HOW TO COMPLETE THIS TASK: Write out the following listing in full, exactly as it reads.

[[ SOURCE RECORDS, beginning ]]

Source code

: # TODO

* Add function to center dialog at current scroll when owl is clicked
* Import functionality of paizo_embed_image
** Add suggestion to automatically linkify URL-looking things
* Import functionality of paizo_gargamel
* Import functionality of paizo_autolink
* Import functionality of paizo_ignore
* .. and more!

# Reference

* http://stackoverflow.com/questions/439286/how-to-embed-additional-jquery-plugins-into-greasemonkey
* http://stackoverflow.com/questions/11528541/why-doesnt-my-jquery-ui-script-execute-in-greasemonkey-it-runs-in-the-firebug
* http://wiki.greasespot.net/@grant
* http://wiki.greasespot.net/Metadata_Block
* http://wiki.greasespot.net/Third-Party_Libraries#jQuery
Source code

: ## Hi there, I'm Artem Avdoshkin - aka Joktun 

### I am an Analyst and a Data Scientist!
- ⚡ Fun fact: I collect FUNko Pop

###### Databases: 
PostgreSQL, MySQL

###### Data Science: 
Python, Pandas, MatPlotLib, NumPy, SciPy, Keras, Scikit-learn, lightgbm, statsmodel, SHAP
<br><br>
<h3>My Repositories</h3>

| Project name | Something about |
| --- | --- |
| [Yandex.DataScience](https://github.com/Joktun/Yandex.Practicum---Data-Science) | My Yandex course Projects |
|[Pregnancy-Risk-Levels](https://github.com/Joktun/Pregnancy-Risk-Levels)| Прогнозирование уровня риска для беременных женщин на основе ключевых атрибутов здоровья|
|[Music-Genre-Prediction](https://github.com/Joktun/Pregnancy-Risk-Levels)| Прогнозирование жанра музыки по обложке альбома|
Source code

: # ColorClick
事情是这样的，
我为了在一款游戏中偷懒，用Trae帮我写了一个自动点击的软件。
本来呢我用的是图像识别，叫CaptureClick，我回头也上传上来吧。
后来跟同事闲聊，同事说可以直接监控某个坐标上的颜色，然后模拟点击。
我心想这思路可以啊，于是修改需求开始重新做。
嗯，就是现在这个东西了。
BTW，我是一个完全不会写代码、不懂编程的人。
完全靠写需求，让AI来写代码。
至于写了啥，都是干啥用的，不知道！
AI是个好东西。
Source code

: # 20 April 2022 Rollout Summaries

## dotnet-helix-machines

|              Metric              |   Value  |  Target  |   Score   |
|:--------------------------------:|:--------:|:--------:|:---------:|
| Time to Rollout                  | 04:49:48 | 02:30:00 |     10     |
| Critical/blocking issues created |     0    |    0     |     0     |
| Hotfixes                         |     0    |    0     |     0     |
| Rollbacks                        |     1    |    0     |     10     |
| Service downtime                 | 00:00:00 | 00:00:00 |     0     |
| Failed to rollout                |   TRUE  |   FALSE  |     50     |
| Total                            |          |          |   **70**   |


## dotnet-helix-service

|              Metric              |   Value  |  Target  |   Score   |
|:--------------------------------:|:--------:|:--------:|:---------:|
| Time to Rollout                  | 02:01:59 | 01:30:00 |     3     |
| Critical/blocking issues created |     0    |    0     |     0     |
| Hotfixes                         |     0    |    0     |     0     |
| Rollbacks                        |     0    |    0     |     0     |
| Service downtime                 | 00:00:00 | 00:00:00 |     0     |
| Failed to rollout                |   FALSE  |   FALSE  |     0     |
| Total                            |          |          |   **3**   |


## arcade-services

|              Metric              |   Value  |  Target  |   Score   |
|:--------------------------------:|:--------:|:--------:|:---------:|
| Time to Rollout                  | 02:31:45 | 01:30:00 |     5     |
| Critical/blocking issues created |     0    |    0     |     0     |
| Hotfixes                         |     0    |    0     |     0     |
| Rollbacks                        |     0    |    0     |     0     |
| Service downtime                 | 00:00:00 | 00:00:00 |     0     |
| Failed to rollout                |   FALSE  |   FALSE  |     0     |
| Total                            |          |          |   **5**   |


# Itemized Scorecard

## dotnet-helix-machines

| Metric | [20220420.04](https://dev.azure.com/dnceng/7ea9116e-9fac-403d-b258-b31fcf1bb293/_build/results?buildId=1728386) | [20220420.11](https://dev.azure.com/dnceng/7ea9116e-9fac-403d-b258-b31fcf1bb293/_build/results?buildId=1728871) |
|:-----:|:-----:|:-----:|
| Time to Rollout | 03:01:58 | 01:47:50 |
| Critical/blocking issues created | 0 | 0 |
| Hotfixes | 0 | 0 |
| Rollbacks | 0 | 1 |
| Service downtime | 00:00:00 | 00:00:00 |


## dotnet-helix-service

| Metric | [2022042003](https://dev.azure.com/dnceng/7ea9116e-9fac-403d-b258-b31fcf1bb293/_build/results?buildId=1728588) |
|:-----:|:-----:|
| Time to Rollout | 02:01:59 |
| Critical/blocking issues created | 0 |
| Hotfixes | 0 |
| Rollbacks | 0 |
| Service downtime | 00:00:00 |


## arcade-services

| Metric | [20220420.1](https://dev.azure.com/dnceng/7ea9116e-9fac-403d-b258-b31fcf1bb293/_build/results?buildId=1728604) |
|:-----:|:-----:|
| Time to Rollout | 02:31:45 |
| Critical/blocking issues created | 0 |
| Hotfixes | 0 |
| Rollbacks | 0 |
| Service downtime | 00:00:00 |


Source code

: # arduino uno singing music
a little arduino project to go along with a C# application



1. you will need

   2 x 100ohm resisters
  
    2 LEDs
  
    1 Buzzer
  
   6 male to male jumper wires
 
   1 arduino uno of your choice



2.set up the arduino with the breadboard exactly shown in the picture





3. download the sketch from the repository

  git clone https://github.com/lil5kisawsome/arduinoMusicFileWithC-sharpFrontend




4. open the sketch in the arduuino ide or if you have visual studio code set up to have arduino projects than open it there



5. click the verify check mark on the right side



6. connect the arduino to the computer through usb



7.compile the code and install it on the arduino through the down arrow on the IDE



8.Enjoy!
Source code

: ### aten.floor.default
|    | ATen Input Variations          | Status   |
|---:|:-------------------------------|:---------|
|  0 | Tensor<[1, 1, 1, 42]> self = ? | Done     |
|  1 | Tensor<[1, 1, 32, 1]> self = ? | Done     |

[[ SOURCE RECORDS, end ]]

RESULT OF THIS EXERCISE:
Source code

: # TODO

* Add function to center dialog at current scroll when owl is clicked
* Import functionality of paizo_embed_image
** Add suggestion to automatically linkify URL-looking things
* Import functionality of paizo_gargamel
* Import functionality of paizo_autolink
* Import functionality of paizo_ignore
* .. and more!

# Reference

* http://stackoverflow.com/questions/439286/how-to-embed-additional-jquery-plugins-into-greasemonkey
* http://stackoverflow.com/questions/11528541/why-doesnt-my-jquery-ui-script-execute-in-greasemonkey-it-runs-in-the-firebug
* http://wiki.greasespot.net/@grant
* http://wiki.greasespot.net/Metadata_Block
* http://wiki.greasespot.net/Third-Party_Libraries#jQuery
Source code

: ## Hi there, I'm Artem Avdoshkin - aka Joktun 

### I am an Analyst and a Data Scientist!
- ⚡ Fun fact: I collect FUNko Pop

###### Databases: 
PostgreSQL, MySQL

###### Data Science: 
Python, Pandas, MatPlotLib, NumPy, SciPy, Keras, Scikit-learn, lightgbm, statsmodel, SHAP
<br><br>
<h3>My Repositories</h3>

| Project name | Something about |
| --- | --- |
| [Yandex.DataScience](https://github.com/Joktun/Yandex.Practicum---Data-Science) | My Yandex course Projects |
|[Pregnancy-Risk-Levels](https://github.com/Joktun/Pregnancy-Risk-Levels)| Прогнозирование уровня риска для беременных женщин на основе ключевых атрибутов здоровья|
|[Music-Genre-Prediction](https://github.com/Joktun/Pregnancy-Risk-Levels)| Прогнозирование жанра музыки по обложке альбома|
Source code

: # ColorClick
事情是这样的，
我为了在一款游戏中偷懒，用Trae帮我写了一个自动点击的软件。
本来呢我用的是图像识别，叫CaptureClick，我回头也上传上来吧。
后来跟同事闲聊，同事说可以直接监控某个坐标上的颜色，然后模拟点击。
我心想这思路可以啊，于是修改需求开始重新做。
嗯，就是现在这个东西了。
BTW，我是一个完全不会写代码、不懂编程的人。
完全靠写需求，让AI来写代码。
至于写了啥，都是干啥用的，不知道！
AI是个好东西。
Source code

: # 20 April 2022 Rollout Summaries

## dotnet-helix-machines

|              Metric              |   Value  |  Target  |   Score   |
|:--------------------------------:|:--------:|:--------:|:---------:|
| Time to Rollout                  | 04:49:48 | 02:30:00 |     10     |
| Critical/blocking issues created |     0    |    0     |     0     |
| Hotfixes                         |     0    |    0     |     0     |
| Rollbacks                        |     1    |    0     |     10     |
| Service downtime                 | 00:00:00 | 00:00:00 |     0     |
| Failed to rollout                |   TRUE  |   FALSE  |     50     |
| Total                            |          |          |   **70**   |


## dotnet-helix-service

|              Metric              |   Value  |  Target  |   Score   |
|:--------------------------------:|:--------:|:--------:|:---------:|
| Time to Rollout                  | 02:01:59 | 01:30:00 |     3     |
| Critical/blocking issues created |     0    |    0     |     0     |
| Hotfixes                         |     0    |    0     |     0     |
| Rollbacks                        |     0    |    0     |     0     |
| Service downtime                 | 00:00:00 | 00:00:00 |     0     |
| Failed to rollout                |   FALSE  |   FALSE  |     0     |
| Total                            |          |          |   **3**   |


## arcade-services

|              Metric              |   Value  |  Target  |   Score   |
|:--------------------------------:|:--------:|:--------:|:---------:|
| Time to Rollout                  | 02:31:45 | 01:30:00 |     5     |
| Critical/blocking issues created |     0    |    0     |     0     |
| Hotfixes                         |     0    |    0     |     0     |
| Rollbacks                        |     0    |    0     |     0     |
| Service downtime                 | 00:00:00 | 00:00:00 |     0     |
| Failed to rollout                |   FALSE  |   FALSE  |     0     |
| Total                            |          |          |   **5**   |


# Itemized Scorecard

## dotnet-helix-machines

| Metric | [20220420.04](https://dev.azure.com/dnceng/7ea9116e-9fac-403d-b258-b31fcf1bb293/_build/results?buildId=1728386) | [20220420.11](https://dev.azure.com/dnceng/7ea9116e-9fac-403d-b258-b31fcf1bb293/_build/results?buildId=1728871) |
|:-----:|:-----:|:-----:|
| Time to Rollout | 03:01:58 | 01:47:50 |
| Critical/blocking issues created | 0 | 0 |
| Hotfixes | 0 | 0 |
| Rollbacks | 0 | 1 |
| Service downtime | 00:00:00 | 00:00:00 |


## dotnet-helix-service

| Metric | [2022042003](https://dev.azure.com/dnceng/7ea9116e-9fac-403d-b258-b31fcf1bb293/_build/results?buildId=1728588) |
|:-----:|:-----:|
| Time to Rollout | 02:01:59 |
| Critical/blocking issues created | 0 |
| Hotfixes | 0 |
| Rollbacks | 0 |
| Service downtime | 00:00:00 |


## arcade-services

| Metric | [20220420.1](https://dev.azure.com/dnceng/7ea9116e-9fac-403d-b258-b31fcf1bb293/_build/results?buildId=1728604) |
|:-----:|:-----:|
| Time to Rollout | 02:31:45 |
| Critical/blocking issues created | 0 |
| Hotfixes | 0 |
| Rollbacks | 0 |
| Service downtime | 00:00:00 |


Source code

: # arduino uno singing music
a little arduino project to go along with a C# application



1. you will need

   2 x 100ohm resisters
  
    2 LEDs
  
    1 Buzzer
  
   6 male to male jumper wires
 
   1 arduino uno of your choice



2.set up the arduino with the breadboard exactly shown in the picture





3. download the sketch from the repository

  git clone https://github.com/lil5kisawsome/arduinoMusicFileWithC-sharpFrontend




4. open the sketch in the arduuino ide or if you have visual studio code set up to have arduino projects than open it there



5. click the verify check mark on the right side



6. connect the arduino to the computer through usb



7.compile the code and install it on the arduino through the down arrow on the IDE



8.Enjoy!
Source code

: ### aten.floor.default
|    | ATen Input Variations          | Status   |
|---:|:-------------------------------|:---------|
|  0 | Tensor<[1, 1, 1, 42]> self = ? | Done     |
|  1 | Tensor<[1, 1, 32, 1]> self = ? | Done     |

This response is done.